RealTime Designer follows a “place-first” methodology that partitions the RTL into blocks, places the RTL in the context of a floorplan, and implements each block all the way to placement. Chip-level constraints are automatically propagated across the blocks, and the design is optimized for the best possible quality of results. Further, the tool automates the process of checking the design for congestion and other layout issues. At completion, RealTime Designer produces a placed design and a netlist that meets the constraints in the context of the desired floorplan.

Attempts to migrate designs to smaller process geometries below 90 nm are often plagued by unexpected process variation effects. Among the more pernicious of these are well-proximity effects, which can play havoc with MOSFET electrical characteristics. Typically, designers try to anticipate these issues and deal with them through heuristics-based guardbanding, but this can extract a toll in area. Or, they can iterate through a series of postlayout extracted netlists. In this case, the penalty is time.
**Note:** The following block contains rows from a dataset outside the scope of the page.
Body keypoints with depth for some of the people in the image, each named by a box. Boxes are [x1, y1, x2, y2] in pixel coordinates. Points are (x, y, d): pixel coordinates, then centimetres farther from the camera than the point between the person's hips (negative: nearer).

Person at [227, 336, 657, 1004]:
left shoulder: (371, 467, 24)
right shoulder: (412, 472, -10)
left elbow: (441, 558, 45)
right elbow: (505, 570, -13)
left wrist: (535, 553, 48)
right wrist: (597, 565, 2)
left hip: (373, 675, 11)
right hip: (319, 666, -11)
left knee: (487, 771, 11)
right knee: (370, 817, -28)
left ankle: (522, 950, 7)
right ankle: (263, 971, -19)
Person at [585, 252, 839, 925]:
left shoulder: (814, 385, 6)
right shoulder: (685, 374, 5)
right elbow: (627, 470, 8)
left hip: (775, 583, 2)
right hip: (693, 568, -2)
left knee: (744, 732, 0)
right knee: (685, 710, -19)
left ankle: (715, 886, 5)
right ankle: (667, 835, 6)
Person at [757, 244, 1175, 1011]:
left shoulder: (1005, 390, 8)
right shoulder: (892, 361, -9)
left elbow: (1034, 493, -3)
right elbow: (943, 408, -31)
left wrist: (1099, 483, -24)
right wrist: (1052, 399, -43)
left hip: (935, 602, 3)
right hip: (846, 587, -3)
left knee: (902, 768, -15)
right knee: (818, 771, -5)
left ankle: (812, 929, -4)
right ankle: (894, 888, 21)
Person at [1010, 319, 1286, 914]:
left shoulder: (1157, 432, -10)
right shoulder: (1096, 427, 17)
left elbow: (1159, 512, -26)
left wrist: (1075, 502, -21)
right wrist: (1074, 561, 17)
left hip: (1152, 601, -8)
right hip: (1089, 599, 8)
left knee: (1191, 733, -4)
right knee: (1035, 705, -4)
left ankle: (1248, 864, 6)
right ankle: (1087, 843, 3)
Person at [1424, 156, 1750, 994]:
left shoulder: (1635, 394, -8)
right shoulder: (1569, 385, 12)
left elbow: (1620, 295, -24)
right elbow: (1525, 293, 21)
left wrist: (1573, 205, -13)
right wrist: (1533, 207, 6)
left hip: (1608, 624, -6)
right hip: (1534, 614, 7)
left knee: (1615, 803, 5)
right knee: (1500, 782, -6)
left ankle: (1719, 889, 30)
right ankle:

Solido Design Automation will demonstrate its Solve Well Proximity application, which is intended for use with the company's Variation Designer tool. The combination deals with wellproximity effects by leveraging foundry-provided parameters that are included in the Spice model files but are not normally used due to the lack of appropriate tools at the circuit design stage.

Chip designers can use the application during the circuit design stage to proactively account for well-proximity effects. Designers can determine which devices are sensitive to proximity effects and by how much. They also can obtain the appropriate proximity parameter values and minimum well distances. These values are back-annotated into the schematic and are then used by the layout engineer, reducing the silicon area occupied by excessive guardbanding and eliminating iterative post-layout simulations.